-- Records follows --

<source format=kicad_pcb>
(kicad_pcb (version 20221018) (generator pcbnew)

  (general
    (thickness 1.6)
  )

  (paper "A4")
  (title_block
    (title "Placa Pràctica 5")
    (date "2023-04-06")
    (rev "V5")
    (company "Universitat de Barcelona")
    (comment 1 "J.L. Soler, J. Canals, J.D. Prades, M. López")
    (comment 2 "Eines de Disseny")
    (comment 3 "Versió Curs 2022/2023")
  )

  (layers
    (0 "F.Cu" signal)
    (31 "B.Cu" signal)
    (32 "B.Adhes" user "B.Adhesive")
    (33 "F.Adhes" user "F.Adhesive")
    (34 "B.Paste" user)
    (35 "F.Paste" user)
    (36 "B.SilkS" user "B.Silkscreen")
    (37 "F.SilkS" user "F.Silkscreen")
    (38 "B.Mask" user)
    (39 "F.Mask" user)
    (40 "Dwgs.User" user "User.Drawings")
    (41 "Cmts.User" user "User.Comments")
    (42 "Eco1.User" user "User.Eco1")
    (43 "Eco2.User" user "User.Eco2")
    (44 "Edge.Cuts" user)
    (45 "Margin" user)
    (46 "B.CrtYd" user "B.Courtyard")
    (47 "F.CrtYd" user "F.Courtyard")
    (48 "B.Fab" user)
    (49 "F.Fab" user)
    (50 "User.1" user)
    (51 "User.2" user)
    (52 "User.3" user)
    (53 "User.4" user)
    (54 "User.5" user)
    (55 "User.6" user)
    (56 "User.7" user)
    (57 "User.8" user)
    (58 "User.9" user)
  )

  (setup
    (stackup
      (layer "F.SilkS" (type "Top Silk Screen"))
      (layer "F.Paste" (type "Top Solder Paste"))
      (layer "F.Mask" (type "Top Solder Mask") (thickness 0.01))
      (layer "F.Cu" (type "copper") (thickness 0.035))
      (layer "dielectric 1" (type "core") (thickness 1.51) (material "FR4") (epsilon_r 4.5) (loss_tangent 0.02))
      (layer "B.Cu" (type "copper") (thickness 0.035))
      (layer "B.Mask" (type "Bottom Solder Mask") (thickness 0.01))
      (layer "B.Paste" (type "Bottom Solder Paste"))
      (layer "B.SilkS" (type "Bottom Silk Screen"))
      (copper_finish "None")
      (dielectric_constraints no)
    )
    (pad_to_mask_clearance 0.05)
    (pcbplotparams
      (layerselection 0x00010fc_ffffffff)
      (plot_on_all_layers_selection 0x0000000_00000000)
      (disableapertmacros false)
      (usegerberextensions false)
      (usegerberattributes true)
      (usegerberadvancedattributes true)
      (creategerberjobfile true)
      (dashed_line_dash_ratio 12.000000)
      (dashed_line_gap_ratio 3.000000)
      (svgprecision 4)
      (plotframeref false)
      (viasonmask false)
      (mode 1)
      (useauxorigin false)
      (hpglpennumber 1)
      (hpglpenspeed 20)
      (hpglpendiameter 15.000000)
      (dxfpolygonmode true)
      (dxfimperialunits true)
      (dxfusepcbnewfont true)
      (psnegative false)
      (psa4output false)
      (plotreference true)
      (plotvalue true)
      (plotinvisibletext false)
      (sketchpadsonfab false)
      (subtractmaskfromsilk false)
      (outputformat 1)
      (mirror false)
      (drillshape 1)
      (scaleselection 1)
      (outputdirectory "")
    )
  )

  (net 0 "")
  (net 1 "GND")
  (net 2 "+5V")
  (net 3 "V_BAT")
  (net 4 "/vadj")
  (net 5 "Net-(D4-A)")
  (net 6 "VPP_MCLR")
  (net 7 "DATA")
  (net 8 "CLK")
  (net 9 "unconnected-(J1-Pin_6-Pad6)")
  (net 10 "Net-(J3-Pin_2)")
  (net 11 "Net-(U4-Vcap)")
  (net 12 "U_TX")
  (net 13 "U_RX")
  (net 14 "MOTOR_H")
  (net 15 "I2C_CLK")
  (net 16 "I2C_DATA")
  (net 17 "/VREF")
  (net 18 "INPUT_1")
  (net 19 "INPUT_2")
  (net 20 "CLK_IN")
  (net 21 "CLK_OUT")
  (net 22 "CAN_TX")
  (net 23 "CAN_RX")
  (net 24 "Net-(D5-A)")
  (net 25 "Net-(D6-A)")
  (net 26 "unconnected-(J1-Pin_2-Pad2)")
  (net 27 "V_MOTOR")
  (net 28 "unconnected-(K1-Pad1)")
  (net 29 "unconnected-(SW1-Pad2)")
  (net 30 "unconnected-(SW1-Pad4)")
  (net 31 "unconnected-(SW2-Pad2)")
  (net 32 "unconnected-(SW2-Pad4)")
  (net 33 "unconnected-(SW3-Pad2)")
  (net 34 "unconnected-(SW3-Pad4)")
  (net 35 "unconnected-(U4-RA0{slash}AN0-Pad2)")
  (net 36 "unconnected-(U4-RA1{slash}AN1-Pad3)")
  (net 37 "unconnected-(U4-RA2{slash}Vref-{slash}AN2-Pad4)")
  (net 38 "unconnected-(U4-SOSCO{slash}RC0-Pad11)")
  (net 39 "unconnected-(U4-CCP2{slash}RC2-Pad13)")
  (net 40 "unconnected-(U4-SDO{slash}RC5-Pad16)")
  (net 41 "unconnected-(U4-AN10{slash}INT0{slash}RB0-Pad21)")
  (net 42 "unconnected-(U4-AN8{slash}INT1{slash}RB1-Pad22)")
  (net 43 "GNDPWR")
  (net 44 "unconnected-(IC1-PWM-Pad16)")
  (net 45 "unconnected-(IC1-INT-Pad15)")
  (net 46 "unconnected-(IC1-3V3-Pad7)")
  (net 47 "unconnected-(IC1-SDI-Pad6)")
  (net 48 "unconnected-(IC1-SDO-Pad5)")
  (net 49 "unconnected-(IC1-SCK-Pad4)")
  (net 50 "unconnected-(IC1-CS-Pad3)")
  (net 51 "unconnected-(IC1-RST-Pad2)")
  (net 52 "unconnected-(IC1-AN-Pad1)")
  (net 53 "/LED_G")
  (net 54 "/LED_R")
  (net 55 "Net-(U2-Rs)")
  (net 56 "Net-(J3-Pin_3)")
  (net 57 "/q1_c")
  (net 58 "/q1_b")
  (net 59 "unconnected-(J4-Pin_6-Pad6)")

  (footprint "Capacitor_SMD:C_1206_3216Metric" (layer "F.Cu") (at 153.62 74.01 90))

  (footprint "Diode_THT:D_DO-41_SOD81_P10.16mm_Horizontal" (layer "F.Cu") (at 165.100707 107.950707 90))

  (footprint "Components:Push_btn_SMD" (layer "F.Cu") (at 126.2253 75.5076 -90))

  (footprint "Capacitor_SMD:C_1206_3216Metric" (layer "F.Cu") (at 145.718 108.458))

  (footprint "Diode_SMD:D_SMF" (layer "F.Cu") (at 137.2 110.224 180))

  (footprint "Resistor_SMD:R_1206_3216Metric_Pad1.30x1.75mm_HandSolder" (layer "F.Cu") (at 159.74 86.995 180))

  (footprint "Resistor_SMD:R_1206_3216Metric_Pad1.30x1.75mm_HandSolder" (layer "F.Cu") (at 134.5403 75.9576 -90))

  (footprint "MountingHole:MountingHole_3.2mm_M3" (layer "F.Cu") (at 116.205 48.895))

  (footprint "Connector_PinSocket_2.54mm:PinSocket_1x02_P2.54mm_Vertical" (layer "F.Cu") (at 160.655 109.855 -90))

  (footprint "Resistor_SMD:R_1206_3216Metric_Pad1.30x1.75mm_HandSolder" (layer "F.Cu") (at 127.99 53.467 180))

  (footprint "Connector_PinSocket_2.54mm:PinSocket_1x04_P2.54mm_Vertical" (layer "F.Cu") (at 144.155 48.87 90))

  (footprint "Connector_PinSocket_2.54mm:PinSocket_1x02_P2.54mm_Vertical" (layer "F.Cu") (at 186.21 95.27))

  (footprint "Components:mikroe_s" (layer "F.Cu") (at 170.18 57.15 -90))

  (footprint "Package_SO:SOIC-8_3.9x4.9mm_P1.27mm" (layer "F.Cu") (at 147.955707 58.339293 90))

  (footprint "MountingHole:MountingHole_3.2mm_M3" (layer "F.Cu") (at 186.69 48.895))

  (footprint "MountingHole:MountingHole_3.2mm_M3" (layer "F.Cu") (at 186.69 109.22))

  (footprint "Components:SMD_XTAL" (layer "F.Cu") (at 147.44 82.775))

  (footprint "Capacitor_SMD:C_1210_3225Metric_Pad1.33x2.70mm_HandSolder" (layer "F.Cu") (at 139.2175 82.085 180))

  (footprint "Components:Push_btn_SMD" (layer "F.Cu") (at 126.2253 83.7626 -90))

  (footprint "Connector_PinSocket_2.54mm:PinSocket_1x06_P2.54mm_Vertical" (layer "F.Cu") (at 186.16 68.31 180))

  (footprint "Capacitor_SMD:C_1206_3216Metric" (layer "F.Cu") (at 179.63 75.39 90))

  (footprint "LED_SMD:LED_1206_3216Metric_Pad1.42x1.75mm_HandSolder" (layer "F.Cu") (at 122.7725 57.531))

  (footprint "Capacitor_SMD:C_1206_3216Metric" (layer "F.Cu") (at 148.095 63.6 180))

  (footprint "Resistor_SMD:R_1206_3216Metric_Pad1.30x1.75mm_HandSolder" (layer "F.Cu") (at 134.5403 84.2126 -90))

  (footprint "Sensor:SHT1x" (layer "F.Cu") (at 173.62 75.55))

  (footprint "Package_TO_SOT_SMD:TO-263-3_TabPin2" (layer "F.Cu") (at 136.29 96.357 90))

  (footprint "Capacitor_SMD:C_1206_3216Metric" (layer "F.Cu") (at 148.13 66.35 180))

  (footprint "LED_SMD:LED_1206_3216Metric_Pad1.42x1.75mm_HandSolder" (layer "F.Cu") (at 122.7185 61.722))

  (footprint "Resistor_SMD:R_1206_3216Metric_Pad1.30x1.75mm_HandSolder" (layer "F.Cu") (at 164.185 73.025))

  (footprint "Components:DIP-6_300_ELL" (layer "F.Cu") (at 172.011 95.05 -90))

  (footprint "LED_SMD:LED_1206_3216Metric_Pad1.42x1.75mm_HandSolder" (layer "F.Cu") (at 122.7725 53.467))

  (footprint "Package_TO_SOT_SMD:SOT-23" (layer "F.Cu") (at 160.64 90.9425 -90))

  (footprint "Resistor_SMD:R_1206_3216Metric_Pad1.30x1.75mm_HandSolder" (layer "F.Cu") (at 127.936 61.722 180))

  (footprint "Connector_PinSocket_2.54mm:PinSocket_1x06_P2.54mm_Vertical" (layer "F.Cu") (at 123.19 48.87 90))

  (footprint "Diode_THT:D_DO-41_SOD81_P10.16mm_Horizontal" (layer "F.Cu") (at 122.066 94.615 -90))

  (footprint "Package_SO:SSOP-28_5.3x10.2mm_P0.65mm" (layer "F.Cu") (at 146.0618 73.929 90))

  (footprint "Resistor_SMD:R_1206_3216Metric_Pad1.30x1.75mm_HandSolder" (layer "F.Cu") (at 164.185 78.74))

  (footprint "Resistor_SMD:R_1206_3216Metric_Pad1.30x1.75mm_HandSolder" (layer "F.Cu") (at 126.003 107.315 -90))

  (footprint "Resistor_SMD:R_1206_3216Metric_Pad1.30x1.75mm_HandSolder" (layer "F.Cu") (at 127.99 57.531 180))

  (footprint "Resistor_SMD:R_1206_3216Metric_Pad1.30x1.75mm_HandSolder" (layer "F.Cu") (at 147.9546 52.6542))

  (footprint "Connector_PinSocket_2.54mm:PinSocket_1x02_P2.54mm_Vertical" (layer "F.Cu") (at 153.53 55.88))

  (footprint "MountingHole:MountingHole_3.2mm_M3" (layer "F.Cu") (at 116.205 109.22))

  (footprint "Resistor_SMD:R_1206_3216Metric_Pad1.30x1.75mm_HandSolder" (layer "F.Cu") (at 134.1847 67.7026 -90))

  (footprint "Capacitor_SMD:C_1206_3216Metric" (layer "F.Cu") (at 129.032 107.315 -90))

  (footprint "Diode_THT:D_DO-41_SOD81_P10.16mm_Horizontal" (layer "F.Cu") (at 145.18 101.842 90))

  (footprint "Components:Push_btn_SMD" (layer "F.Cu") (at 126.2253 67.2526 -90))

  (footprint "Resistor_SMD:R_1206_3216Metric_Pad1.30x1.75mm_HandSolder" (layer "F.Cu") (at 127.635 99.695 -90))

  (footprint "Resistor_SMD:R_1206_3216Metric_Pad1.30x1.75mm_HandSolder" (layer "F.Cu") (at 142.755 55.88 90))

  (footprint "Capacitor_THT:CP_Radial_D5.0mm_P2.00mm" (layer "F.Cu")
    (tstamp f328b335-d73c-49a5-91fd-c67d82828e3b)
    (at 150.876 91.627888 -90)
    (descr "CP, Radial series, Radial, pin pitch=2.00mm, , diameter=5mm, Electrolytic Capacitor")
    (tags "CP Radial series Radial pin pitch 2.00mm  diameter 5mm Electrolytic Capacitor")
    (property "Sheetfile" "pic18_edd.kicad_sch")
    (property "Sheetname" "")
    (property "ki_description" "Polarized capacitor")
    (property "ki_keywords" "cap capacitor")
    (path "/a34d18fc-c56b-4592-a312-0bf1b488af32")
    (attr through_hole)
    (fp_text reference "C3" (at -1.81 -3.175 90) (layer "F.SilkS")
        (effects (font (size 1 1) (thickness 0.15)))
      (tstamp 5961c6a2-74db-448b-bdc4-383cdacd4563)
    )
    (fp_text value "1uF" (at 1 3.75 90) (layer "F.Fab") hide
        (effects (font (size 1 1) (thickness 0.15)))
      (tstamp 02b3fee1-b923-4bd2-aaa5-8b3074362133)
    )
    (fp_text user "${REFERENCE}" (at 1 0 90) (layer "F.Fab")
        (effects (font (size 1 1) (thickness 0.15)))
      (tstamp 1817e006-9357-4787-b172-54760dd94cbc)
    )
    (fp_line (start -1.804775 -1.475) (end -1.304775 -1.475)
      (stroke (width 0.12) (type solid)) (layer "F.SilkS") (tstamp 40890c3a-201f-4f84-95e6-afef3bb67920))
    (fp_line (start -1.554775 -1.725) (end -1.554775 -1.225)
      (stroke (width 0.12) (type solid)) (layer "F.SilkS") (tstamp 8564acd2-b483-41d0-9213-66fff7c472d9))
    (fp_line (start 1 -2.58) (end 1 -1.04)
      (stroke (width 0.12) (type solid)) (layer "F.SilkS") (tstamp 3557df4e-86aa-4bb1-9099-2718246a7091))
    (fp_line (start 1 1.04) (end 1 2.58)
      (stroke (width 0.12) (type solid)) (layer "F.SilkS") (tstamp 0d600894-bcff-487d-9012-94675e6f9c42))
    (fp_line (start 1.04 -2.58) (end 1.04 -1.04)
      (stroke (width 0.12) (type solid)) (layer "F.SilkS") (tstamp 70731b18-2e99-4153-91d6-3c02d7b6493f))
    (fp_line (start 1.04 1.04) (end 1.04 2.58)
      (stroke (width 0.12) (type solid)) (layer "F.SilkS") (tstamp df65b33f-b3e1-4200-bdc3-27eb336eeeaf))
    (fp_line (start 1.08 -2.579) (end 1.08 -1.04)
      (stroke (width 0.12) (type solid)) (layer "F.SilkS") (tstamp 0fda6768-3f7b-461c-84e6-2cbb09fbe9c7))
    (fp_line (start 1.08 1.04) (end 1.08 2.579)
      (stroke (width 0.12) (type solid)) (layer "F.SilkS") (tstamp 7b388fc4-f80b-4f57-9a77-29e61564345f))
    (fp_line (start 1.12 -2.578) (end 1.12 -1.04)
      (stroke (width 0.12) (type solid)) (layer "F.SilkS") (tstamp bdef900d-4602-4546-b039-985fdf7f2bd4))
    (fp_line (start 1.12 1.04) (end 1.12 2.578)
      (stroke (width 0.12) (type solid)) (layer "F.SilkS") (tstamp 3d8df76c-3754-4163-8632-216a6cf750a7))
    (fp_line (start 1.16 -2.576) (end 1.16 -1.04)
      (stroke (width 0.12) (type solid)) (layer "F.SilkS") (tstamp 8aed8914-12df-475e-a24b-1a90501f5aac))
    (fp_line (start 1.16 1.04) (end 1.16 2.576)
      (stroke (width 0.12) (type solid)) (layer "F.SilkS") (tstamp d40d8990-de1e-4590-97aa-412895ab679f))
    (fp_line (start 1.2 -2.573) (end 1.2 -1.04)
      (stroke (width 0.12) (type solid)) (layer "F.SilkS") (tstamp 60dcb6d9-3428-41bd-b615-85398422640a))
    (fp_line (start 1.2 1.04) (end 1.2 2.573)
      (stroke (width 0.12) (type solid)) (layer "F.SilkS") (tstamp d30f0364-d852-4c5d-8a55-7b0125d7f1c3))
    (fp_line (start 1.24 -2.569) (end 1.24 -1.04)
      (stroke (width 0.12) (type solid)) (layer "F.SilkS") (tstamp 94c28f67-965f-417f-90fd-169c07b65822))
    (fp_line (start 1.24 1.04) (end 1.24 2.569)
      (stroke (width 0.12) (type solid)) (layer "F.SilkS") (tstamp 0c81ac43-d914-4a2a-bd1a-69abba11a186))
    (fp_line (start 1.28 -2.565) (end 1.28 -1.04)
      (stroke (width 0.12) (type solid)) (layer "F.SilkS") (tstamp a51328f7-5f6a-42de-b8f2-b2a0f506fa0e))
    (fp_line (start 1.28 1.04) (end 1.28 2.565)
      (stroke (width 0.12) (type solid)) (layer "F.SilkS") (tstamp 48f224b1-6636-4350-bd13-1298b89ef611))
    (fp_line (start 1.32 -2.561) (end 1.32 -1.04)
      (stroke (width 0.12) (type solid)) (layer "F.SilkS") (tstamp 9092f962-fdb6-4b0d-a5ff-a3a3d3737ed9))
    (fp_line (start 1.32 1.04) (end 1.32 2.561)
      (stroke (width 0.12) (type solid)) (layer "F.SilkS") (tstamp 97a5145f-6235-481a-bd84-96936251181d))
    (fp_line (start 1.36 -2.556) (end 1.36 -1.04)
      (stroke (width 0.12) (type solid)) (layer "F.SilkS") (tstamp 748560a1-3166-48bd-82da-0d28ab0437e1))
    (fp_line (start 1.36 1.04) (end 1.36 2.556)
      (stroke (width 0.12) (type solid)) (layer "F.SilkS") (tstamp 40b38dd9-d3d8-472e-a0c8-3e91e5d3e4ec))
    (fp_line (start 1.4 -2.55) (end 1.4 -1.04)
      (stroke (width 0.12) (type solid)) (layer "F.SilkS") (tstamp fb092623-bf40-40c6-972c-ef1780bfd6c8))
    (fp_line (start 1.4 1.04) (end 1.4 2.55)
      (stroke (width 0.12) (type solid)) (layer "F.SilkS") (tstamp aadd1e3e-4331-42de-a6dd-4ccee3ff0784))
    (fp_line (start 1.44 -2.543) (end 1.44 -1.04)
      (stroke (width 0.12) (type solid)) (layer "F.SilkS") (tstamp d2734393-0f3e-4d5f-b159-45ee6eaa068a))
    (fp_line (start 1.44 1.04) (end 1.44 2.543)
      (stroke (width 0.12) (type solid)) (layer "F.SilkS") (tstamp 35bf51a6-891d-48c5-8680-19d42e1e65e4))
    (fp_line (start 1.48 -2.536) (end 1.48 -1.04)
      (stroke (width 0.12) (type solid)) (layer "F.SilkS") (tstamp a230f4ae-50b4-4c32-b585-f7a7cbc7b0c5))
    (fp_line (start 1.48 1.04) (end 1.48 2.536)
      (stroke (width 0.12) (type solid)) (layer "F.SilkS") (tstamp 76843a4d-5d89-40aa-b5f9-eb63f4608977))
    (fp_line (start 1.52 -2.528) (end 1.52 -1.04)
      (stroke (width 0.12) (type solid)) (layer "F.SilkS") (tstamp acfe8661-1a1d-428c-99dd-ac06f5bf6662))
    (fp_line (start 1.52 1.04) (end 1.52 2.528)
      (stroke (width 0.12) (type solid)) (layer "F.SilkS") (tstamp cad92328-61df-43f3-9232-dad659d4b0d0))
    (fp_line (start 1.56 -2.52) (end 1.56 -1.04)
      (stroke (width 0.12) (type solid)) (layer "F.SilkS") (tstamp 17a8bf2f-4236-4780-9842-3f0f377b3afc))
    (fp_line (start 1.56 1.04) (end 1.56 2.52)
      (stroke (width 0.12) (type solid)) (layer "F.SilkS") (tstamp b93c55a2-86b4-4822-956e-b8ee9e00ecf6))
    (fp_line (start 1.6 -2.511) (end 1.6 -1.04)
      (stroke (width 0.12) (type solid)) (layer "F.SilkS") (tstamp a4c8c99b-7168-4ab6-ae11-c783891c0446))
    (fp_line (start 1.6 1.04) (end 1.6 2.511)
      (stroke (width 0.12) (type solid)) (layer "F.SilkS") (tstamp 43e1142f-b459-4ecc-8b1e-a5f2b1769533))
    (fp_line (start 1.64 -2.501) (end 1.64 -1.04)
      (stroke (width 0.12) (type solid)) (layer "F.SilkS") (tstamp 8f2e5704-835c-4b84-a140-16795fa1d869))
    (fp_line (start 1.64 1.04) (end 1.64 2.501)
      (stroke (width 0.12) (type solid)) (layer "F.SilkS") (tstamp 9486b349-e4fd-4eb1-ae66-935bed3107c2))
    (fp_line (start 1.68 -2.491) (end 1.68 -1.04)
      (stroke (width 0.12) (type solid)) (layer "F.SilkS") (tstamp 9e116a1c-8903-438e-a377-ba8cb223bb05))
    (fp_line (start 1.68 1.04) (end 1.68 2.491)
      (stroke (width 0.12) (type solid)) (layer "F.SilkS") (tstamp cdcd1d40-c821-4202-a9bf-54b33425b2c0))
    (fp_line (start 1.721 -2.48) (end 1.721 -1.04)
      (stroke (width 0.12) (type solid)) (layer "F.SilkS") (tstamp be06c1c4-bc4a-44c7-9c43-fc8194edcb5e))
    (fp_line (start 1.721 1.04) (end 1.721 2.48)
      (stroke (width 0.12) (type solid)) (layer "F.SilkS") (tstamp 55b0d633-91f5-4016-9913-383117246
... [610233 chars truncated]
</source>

-- Records concluded --

* What is needed
From the data above, copy each line with the string "Components" in it.

* Answer for this exercise
  (footprint "Components:Push_btn_SMD" (layer "F.Cu") (at 126.2253 75.5076 -90))
  (footprint "Components:mikroe_s" (layer "F.Cu") (at 170.18 57.15 -90))
  (footprint "Components:SMD_XTAL" (layer "F.Cu") (at 147.44 82.775))
  (footprint "Components:Push_btn_SMD" (layer "F.Cu") (at 126.2253 83.7626 -90))
  (footprint "Components:DIP-6_300_ELL" (layer "F.Cu") (at 172.011 95.05 -90))
  (footprint "Components:Push_btn_SMD" (layer "F.Cu") (at 126.2253 67.2526 -90))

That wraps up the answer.